Generally, the font bounding box is the outline of all glyph bounding boxes, with all offsets taken into account. Due to some large glyphs (e.g. for '@' and '|'), the font bounding box can be quite large - larger than typical character pitch or line height.

There are some fonts, where the font bounding box is a bit larger than the outline of all contained glyphs. This happens, when glyphs are removed. However, this makes no difference in font decoding or display.

Fonts can be generated in different bounding box modes:

[t=1]: Transparent mode. All glyph bounding boxes are tight fit. This generates minimal flash memory footprint.
[h=2]: Height mode. All glyph bounding boxes are horizontally tight fit, but have the same height. This allows overwriting text lines without clearing.
[m=3]: Monospaced mode. All glyph bounding boxes have the same size, which is equal to font bounding box size.

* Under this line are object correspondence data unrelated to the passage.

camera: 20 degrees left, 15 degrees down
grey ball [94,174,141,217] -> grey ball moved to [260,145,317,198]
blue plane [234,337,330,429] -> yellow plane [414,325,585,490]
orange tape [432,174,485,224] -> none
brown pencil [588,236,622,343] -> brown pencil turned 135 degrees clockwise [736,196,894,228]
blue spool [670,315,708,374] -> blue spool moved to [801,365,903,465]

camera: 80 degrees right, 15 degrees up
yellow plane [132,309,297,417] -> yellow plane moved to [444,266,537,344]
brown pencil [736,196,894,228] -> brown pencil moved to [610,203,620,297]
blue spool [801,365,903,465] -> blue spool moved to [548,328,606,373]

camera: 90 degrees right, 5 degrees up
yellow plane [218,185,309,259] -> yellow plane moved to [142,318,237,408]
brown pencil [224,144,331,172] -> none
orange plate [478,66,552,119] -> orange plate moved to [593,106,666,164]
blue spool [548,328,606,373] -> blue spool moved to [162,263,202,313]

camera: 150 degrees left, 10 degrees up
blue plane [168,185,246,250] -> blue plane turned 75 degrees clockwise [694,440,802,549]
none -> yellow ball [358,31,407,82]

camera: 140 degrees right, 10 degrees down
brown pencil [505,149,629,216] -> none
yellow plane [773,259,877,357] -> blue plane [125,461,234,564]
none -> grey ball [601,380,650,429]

Bounding box mode is the second last character of the font name (see font names).

Pitches and distances

Line pitch

For tabular data, the height of the font bounding box is a valid choice for the line pitch. For plain text, Ascents and descent of 'A', 'g' and '(', which are provided by the font header, can serve as base for typographically correct line pitch.

Horizontal pitch and line break

Horizontal pitch after each glyph is provided by the glyph header data.

No preparations for kerning have been taken. Advanced kerning could be implemented either manually by counting white space between glyphs in display memory and for calculating of kerning correction, or using kerning information, which is available for some BDF fonts, but exported in a separate file. However, one should avoid kerning on LCD screens for better readability.

For calculation of line breaks, the width and x-offset of the glyph bounding box are suitable.

Font Decoder

Glyph data (glyph header data as well as glyph bitmap) is stored in bit arrays independent of byte boundaries to minimize flash memory footprint (see section Glyph Data ). Each data can be accessed independently and stateless, since all offsets are provided by the font header. However, the decoder functions are designed to decode all glyph data in fixed sequence to increase efficiency.

A state variable of type u8g2_font_decode_t contains decoder state as well as decoded glyph header data. The functions u8g2_font_decode_get_unsigned_bits and u8g2_font_decode_get_signed_bits fetch the byte-independent data, store it to standard fixed-width integer types and update the decoder state variable.